Daewoong Pharmaceutical stood out by translating AI into commercial results. Its smart hospital bed-monitoring solution thynC, launched after establishing a digital healthcare division last October, has secured more than 8,000 beds. Combining lightweight wearables with AI, thynC enhances monitoring of critically ill and bedridden patients while improving workflow efficiency for medical staff.

 

 

Government Backs AI Drug Review Systems and National Consortia

Policy support further reinforced the AI biotech ecosystem. In August, the Jae-myung Lee administration unveiled its “AI Economic Transformation” agenda, positioning biohealth as a strategic priority. A key initiative is the development of an AI-based drug review system to automate tasks such as data verification and draft preparation, improving regulatory efficiency.

Large-scale national projects are also advancing. The Ministry of Science and ICT selected a Lunit-led consortium to develop an AI-specialized foundation model. The group—comprising 23 partners from industry, academia, research institutes, and hospitals, including Lunit, Kakao Healthcare, and SK Biopharm—will be equipped with 256 NVIDIA B200 GPUs.
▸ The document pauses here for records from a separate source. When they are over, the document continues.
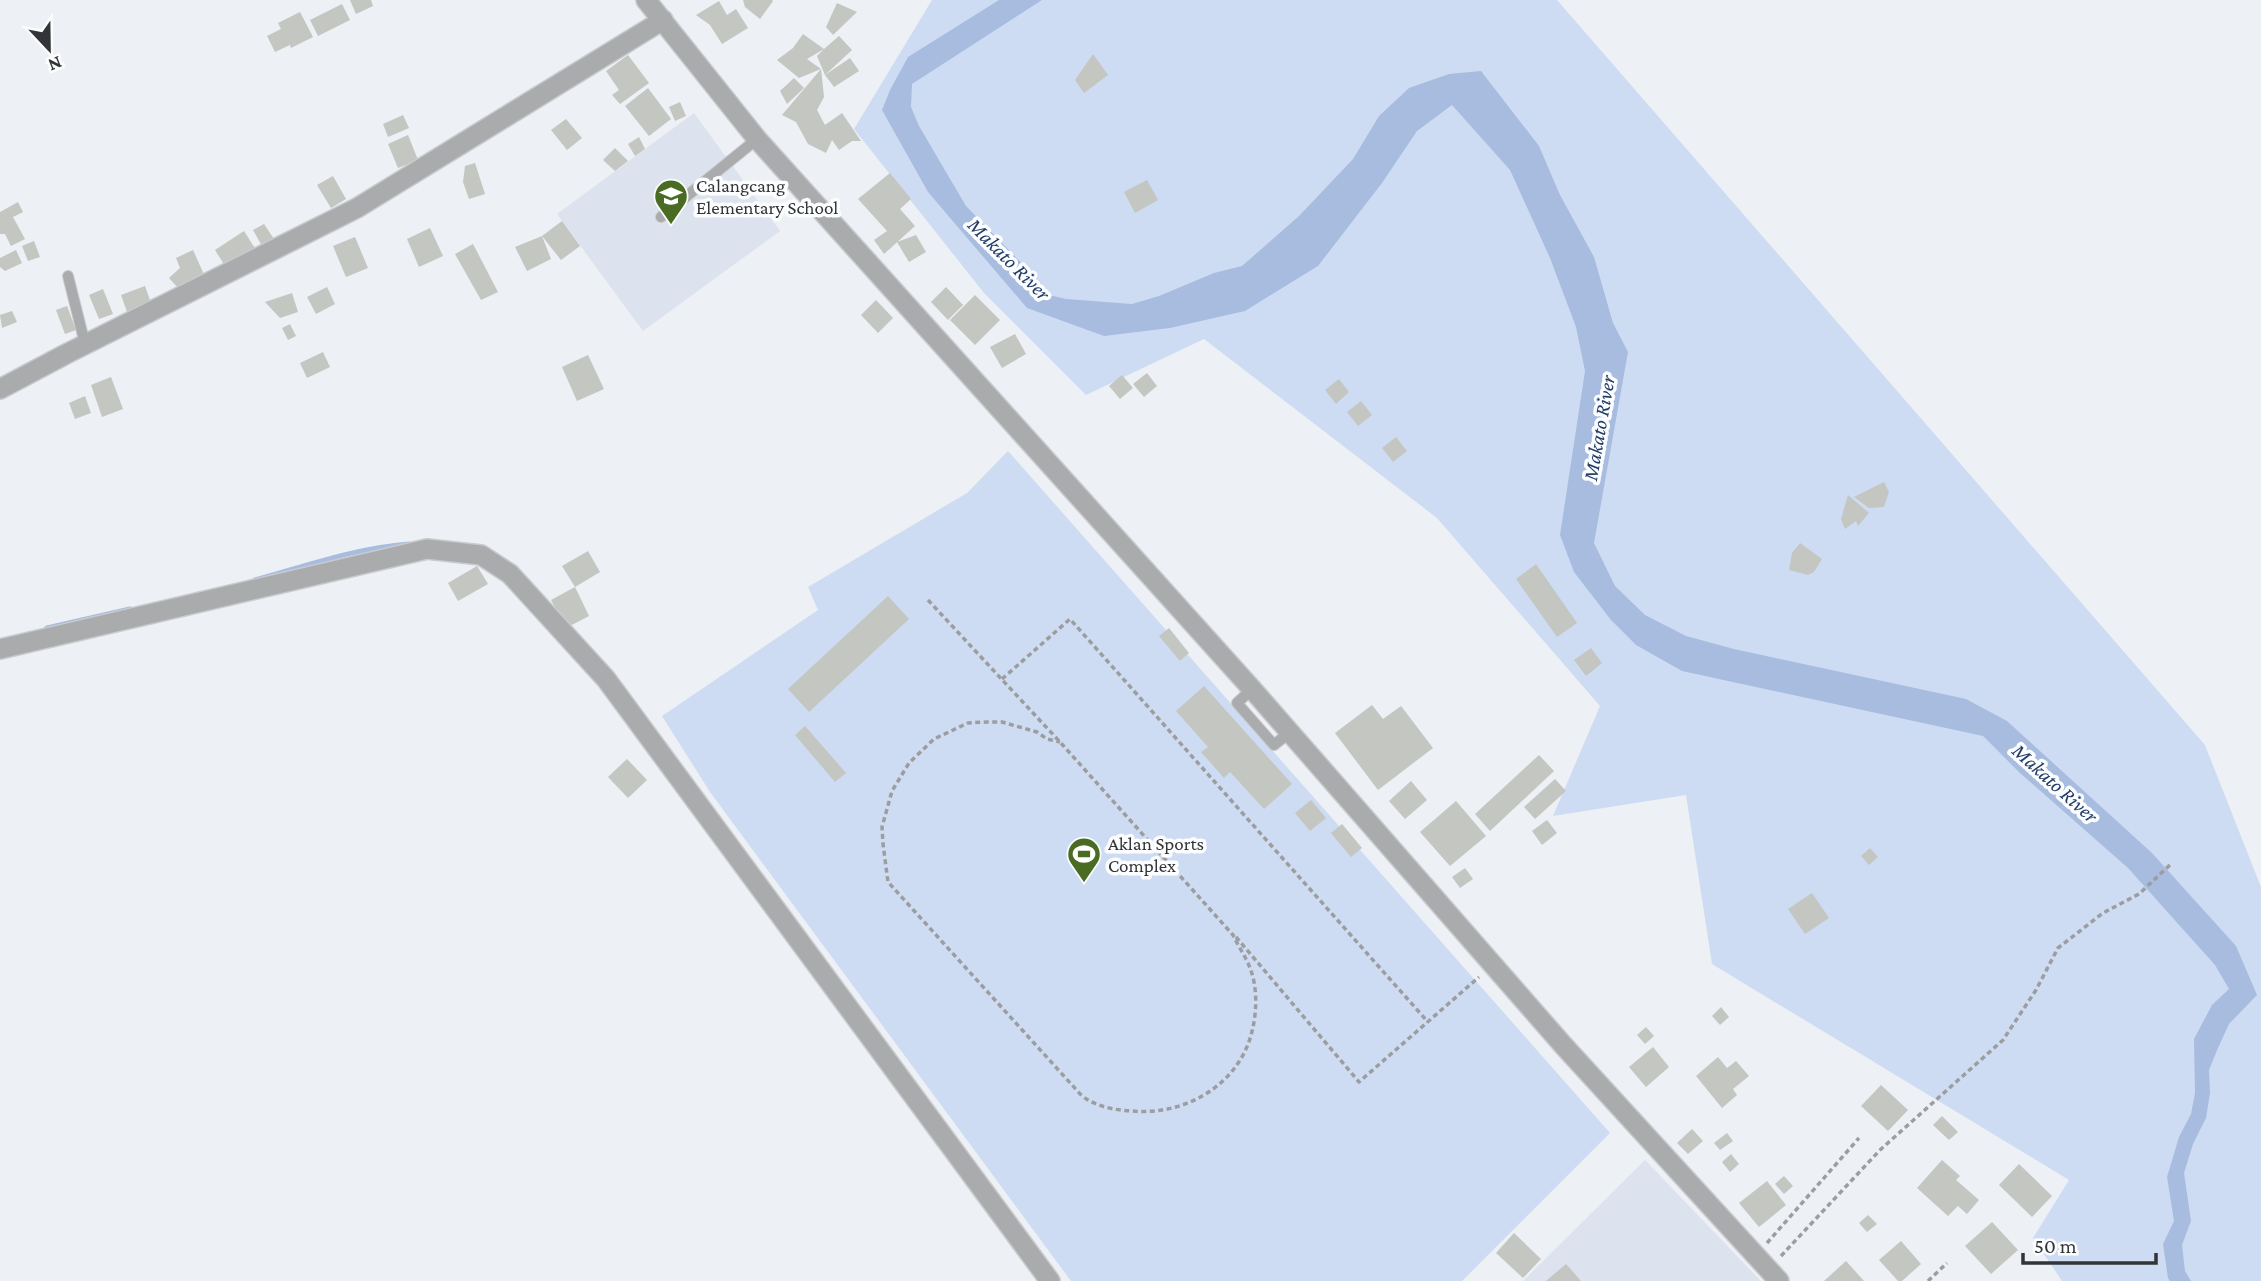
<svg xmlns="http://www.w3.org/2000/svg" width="2261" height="1281" viewBox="0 0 2261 1281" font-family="'Crimson Pro',serif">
<rect width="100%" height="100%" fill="#edf0f4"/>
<g fill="#dce3ee">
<polygon points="694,113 780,231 643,331 557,214"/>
<polygon points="1645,1160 1761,1281 1523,1281"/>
</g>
<g fill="#cedcf3">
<polygon points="932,0 1557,0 2205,745 2261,887 2261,1281 2062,1281 2033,1238 2069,1180 1712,964 1686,795 1553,816 1600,706 1437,518 1204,339 1086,395 984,293 854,129"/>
<polygon points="1008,451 1610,1133 1462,1281 1071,1281 710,792 662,716 818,610 808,587 967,493"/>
</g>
<polygon fill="#a7bcde" points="999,0 1042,0 912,84 911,107 919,126 966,206 1036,278 1049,295 1066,299 1132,304 1159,296 1214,273 1242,266 1299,216 1353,159 1379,116 1409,88 1449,74 1481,71 1539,146 1560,195 1594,257 1613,323 1628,352 1594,543 1615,586 1645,615 1686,636 1734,649 1966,699 2007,721 2152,853 2236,946 2257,995 2229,1024 2218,1048 2209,1070 2210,1093 2206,1118 2193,1144 2184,1173 2191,1221 2182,1245 2185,1271 2191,1281 2170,1281 2168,1278 2163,1244 2174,1221 2167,1177 2179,1137 2191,1114 2195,1093 2194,1039 2212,1005 2229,989 2215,965 2128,868 2020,773 1983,736 1682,671 1636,645 1611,620 1574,572 1560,535 1585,371 1576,327 1550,258 1510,170 1452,105 1417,131 1382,183 1318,266 1245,311 1170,328 1104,336 1027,308 928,192 882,110 890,90 908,57"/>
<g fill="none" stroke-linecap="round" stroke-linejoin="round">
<g stroke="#a7bcde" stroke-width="5">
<path d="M255,580C306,566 356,548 409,544"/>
<polyline points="47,628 130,609"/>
</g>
</g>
<g fill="#c3c6c1">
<polygon points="350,0 371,0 373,6 356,14"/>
<polygon points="743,0 772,0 773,1 760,19 745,7"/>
<polygon points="719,1 727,15 736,9 748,28 722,44 710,25 696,15"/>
<polygon points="837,3 857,12 833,35 826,27"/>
<polygon points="342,4 350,20 318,36 310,20"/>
<polygon points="300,12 313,37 291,48 290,45 275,52 267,36 281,29 278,23"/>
<polygon points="803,34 824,49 839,36 852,50 825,75 817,56 824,49 807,59 821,69 824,97 817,110 825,125 842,113 861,141 852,141 839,150 832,140 826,153 808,144 796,122 782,115 821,69 799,78 777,60 793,48"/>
<polygon points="1093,54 1108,75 1084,93 1075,80"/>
<polygon points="628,55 649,83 620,104 612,95 619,90 606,71"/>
<polygon points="850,58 859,71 834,87 825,75"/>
<polygon points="794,78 804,88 787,104 780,91"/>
<polygon points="648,88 671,119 649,136 625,106"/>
<polygon points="680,102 686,116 675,121 669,107"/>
<polygon points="403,115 409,128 388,137 383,124"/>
<polygon points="566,119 582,138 567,150 551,130"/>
<polygon points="408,135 418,160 398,168 388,144"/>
<polygon points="639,137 645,149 635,156 628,144"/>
<polygon points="615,148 628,161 615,171 603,160"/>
<polygon points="475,163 485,194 469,199 463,182 465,166"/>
<polygon points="890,173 911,199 900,209 915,226 884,254 874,240 887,231 858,199"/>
<polygon points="333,176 346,199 331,208 317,185"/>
<polygon points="1147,180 1158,200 1135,213 1124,192"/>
<polygon points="18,202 23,212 13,217 25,239 11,246 5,234 0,234 0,212"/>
<polygon points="562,221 580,246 561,260 542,236 551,259 527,271 515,247 542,236"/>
<polygon points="264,224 274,239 262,246 253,230"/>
<polygon points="430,228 443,256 419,267 407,239"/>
<polygon points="244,231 256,250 227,269 215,250"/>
<polygon points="916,235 926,252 909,262 897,242"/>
<polygon points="355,237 368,268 346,277 333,246"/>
<polygon points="34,241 40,257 28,261 22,246"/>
<polygon points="473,244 498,292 481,300 455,254"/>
<polygon points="16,250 22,263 5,271 0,267 0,258"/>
<polygon points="193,250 206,279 181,291 169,278 180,268 176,258"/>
<polygon points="145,286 151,303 127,312 121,295"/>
<polygon points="327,287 335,304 316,314 307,297"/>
<polygon points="946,287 963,305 948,320 931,302"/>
<polygon points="103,289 113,314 99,319 89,295"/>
<polygon points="292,293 298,312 280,318 265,302"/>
<polygon points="975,295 1000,320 975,345 950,320"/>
<polygon points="876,300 893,318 878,333 861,315"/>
<polygon points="67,306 76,330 65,334 56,310"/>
<polygon points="12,311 17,322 2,328 0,315"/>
<polygon points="290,324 296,336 288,340 282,328"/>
<polygon points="1015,334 1026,354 1002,368 990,347"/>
<polygon points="323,352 330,367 307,378 300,363"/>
<polygon points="588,355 604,389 577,401 562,367"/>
<polygon points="1147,373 1157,386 1144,397 1133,384"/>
<polygon points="1122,375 1133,388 1120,399 1109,386"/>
<polygon points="111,377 123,409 102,417 91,385"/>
<polygon points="1339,379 1349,392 1336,404 1325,390"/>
<polygon points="85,396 91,413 75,419 69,403"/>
<polygon points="1361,401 1372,415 1358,426 1347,412"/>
<polygon points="1396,437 1407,451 1393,462 1382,448"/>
<polygon points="1884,482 1889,492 1884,507 1869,508 1854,497"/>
<polygon points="1848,495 1869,513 1858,526 1856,521 1845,529 1841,519"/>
<polygon points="1800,543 1822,559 1814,572 1808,575 1789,570 1792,553"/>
<polygon points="588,551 600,572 575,587 589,616 566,628 551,600 575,587 562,566"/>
<polygon points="1536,564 1577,623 1557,637 1516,579"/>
<polygon points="477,566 488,584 458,601 448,583"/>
<polygon points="888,596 909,619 809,712 788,689"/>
<polygon points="1169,628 1189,653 1180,661 1159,636"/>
<polygon points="1591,648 1602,663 1586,676 1574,660"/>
<polygon points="1204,686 1292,784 1264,809 1230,772 1224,778 1201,752 1208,747 1176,711"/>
<polygon points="1372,705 1383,719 1401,706 1433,748 1378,790 1335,733"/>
<polygon points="805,726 846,773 835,782 795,735"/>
<polygon points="1539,755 1554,771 1490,831 1475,814"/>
<polygon points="627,759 647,780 628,798 608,777"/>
<polygon points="1555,779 1566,791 1535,819 1524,807"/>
<polygon points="1411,781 1427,800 1405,819 1389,801"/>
<polygon points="1311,800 1326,818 1310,831 1295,813"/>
<polygon points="1456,801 1486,836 1450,866 1420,832"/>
<polygon points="1547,820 1557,833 1542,845 1532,831"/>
<polygon points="1342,824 1362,848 1351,857 1331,833"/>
<polygon points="1870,848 1878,857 1869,865 1861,856"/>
<polygon points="1465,868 1473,879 1460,888 1452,877"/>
<polygon points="1812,893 1829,918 1805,934 1788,909"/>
<polygon points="1721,1007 1729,1017 1720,1025 1712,1016"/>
<polygon points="1646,1027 1654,1036 1645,1044 1637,1035"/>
<polygon points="1653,1047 1669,1067 1646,1087 1629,1067"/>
<polygon points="1718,1057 1727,1068 1736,1061 1749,1076 1733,1089 1737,1095 1722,1108 1696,1076"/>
<polygon points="1881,1085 1908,1110 1888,1131 1861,1106"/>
<polygon points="1942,1116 1958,1132 1949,1140 1933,1125"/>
<polygon points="1692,1129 1703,1141 1688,1154 1677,1143"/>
<polygon points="1727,1133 1733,1141 1720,1150 1714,1143"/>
<polygon points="1731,1154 1739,1164 1730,1172 1722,1162"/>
<polygon points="1942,1160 1960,1176 1956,1180 1979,1200 1967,1214 1958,1206 1948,1216 1917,1188"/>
<polygon points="2019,1164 2052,1196 2032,1217 1999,1185"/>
<polygon points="1784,1176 1793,1186 1784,1194 1775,1184"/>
<polygon points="1767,1181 1786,1205 1759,1227 1739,1203"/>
<polygon points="1868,1215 1877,1224 1867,1232 1859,1223"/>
<polygon points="1992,1222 2018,1250 1991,1274 1965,1246"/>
<polygon points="1514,1233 1541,1259 1523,1278 1496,1253"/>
<polygon points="1901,1241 1921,1264 1902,1281 1898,1281 1879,1260"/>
<polygon points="1846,1261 1864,1281 1824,1281"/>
<polygon points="1566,1264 1581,1281 1546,1281"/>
</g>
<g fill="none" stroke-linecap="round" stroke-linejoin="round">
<g stroke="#c8cace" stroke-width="12">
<g id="service">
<polyline points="661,217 757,139"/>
<polyline points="68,276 85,344"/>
<polyline points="1252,689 1237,703 1274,745 1290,732"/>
</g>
</g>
<g stroke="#c8cace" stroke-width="22">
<g id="minor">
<polyline points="0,389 66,354 357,208 663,20"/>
<polyline points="0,649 427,549 481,555 510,574 606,679 1050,1281"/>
</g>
</g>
<g stroke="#c8cace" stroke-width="22">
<polyline id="tertiary" points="646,0 757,139 1252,689 1563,1045 1779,1281"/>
</g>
<g stroke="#9b9da0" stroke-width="3.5" stroke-dasharray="5 3.5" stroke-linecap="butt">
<path d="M928,600L1060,742L1233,935C1238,946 1246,957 1250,968C1257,985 1257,1009 1253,1027C1242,1083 1187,1116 1132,1111C1114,1110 1097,1107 1082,1096L888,882L883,844L882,827L892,791L909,763L934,739L968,723L987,722H1002L1037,732L1047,739L1060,742"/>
<polyline points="1002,679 1070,619 1428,1022"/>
<polyline points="1236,937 1359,1082 1479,977"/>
<polyline points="1767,1243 1859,1138"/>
<polyline points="1781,1256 1880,1150 2003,1040 2036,990 2058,948 2103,913 2139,894 2172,863"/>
<polyline points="1928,1281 1947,1263"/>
</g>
<use href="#service" stroke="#aaabad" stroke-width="10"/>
<use href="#minor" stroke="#aaabad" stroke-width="19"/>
<use href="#tertiary" stroke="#aaabad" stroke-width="19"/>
</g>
<defs>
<g id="school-pin" transform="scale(1.75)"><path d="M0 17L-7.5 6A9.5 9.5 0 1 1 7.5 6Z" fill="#4a6b22" stroke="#fcfdfe"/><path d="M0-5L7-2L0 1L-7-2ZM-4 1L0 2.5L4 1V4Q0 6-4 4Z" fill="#fff"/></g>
<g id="stadium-pin" transform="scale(1.75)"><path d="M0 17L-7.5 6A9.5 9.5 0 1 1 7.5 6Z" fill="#4a6b22" stroke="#fcfdfe"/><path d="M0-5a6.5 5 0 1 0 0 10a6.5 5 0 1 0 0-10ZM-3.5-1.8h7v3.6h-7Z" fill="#fff"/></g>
</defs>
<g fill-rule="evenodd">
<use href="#school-pin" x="671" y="196"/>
<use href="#stadium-pin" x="1084" y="854"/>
</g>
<g text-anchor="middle" stroke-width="7" stroke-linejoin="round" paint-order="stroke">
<g font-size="19" fill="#333435" stroke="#fcfdfe" text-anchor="start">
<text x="696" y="192">Calangcang<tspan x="696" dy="22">Elementary School</tspan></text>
<text x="1108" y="850">Aklan Sports<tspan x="1108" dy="22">Complex</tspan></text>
</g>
<g font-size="21" font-style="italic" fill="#223c68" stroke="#fcfdfe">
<text transform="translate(1009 259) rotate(45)" y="7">Makato River</text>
<text transform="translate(1599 428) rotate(-80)" y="7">Makato River</text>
<text transform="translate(2055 783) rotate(42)" y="7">Makato River</text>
</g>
</g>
<g transform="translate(49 49) rotate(158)" stroke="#fcfdfe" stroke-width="5" paint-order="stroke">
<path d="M0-5L12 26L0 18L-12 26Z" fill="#333435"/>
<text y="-10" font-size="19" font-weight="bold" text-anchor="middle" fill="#333435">N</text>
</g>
<path d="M2023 1253v10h133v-10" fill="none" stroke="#333435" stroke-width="3.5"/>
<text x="2034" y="1253" font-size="21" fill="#333435" stroke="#fcfdfe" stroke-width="5" paint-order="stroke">50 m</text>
</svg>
The medical-science-focused foundation model is expected to support clinical decision-making systems (CDSS) and collaborative drug discovery, positioning Korea to compete for global leadership in medical AI.

 

 

Tech and Policy Align—Will AI Deliver Breakthrough Drugs?

This year marked a clear inflection point. FDA regulatory innovation, aggressive global investment, expanded AI collaborations among Korean drugmakers, and government backing for AI-based review systems converged to form a robust foundation for AI-driven biotech innovation.

With technology and policy reinforcing each other, the era of AI-powered drug development—defined by unprecedented speed and efficiency—has already begun. The remaining question is whether this foundation will deliver the first true “AI blockbuster” drug.